*** Opening of Recorded information ***

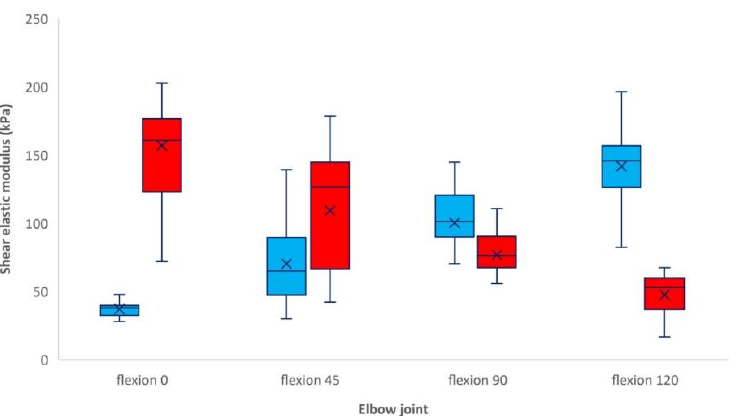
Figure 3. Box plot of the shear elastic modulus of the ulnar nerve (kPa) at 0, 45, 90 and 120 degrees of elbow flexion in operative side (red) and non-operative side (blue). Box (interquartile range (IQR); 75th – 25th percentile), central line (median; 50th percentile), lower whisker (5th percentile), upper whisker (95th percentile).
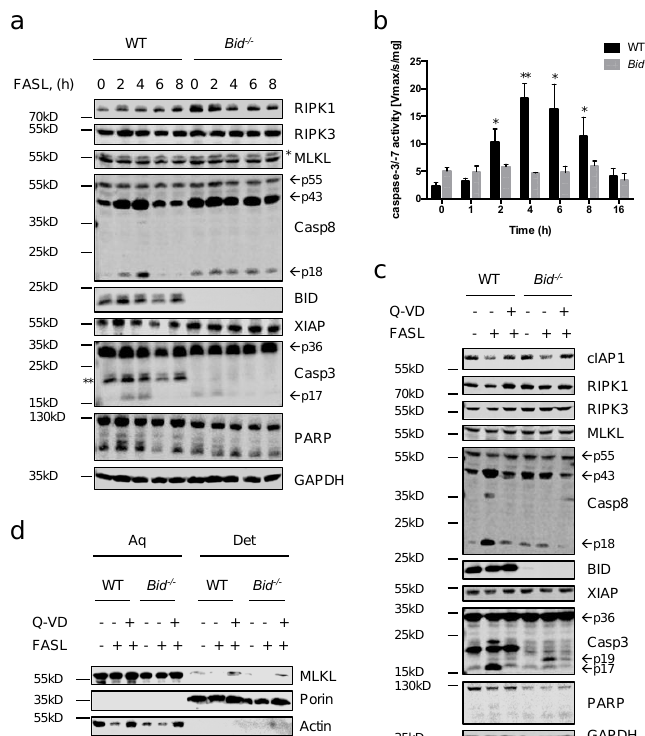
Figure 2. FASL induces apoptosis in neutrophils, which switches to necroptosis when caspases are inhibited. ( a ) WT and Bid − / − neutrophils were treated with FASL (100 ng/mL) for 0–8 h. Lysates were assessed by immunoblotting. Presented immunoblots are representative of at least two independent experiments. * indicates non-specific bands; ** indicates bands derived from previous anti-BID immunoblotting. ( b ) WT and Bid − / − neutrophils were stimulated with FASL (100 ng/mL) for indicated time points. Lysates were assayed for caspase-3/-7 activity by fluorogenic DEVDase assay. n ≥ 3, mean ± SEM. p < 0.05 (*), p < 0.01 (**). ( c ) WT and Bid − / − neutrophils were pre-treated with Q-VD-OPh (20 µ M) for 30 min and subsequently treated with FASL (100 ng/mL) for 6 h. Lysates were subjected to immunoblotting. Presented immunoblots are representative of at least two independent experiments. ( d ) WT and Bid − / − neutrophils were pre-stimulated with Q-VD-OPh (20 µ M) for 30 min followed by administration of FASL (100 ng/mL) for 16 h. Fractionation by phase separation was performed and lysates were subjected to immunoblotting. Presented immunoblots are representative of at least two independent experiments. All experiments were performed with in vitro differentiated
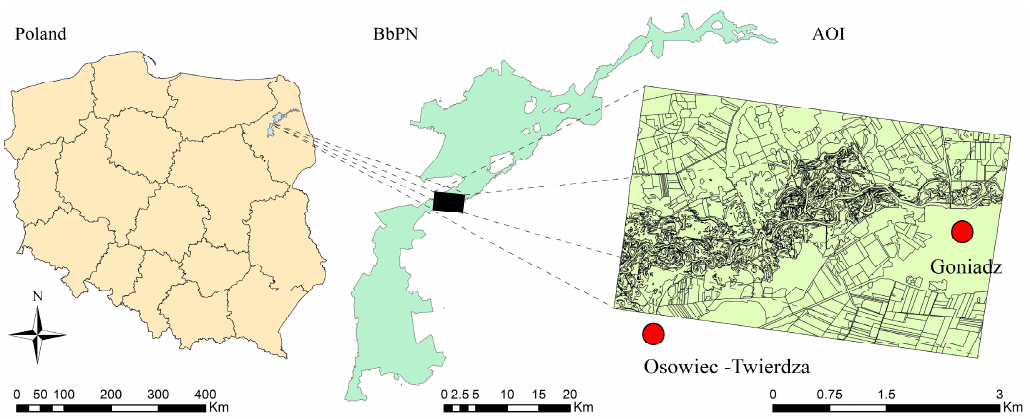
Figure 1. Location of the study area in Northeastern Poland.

*** Close of Recorded information ***

Work instruction:
Retype the listing verbatim, minus every image.

Answer to the exercise:
Figure 3. Box plot of the shear elastic modulus of the ulnar nerve (kPa) at 0, 45, 90 and 120 degrees of elbow flexion in operative side (red) and non-operative side (blue). Box (interquartile range (IQR); 75th – 25th percentile), central line (median; 50th percentile), lower whisker (5th percentile), upper whisker (95th percentile).
Figure 2. FASL induces apoptosis in neutrophils, which switches to necroptosis when caspases are inhibited. ( a ) WT and Bid − / − neutrophils were treated with FASL (100 ng/mL) for 0–8 h. Lysates were assessed by immunoblotting. Presented immunoblots are representative of at least two independent experiments. * indicates non-specific bands; ** indicates bands derived from previous anti-BID immunoblotting. ( b ) WT and Bid − / − neutrophils were stimulated with FASL (100 ng/mL) for indicated time points. Lysates were assayed for caspase-3/-7 activity by fluorogenic DEVDase assay. n ≥ 3, mean ± SEM. p < 0.05 (*), p < 0.01 (**). ( c ) WT and Bid − / − neutrophils were pre-treated with Q-VD-OPh (20 µ M) for 30 min and subsequently treated with FASL (100 ng/mL) for 6 h. Lysates were subjected to immunoblotting. Presented immunoblots are representative of at least two independent experiments. ( d ) WT and Bid − / − neutrophils were pre-stimulated with Q-VD-OPh (20 µ M) for 30 min followed by administration of FASL (100 ng/mL) for 16 h. Fractionation by phase separation was performed and lysates were subjected to immunoblotting. Presented immunoblots are representative of at least two independent experiments. All experiments were performed with in vitro differentiated
Figure 1. Location of the study area in Northeastern Poland.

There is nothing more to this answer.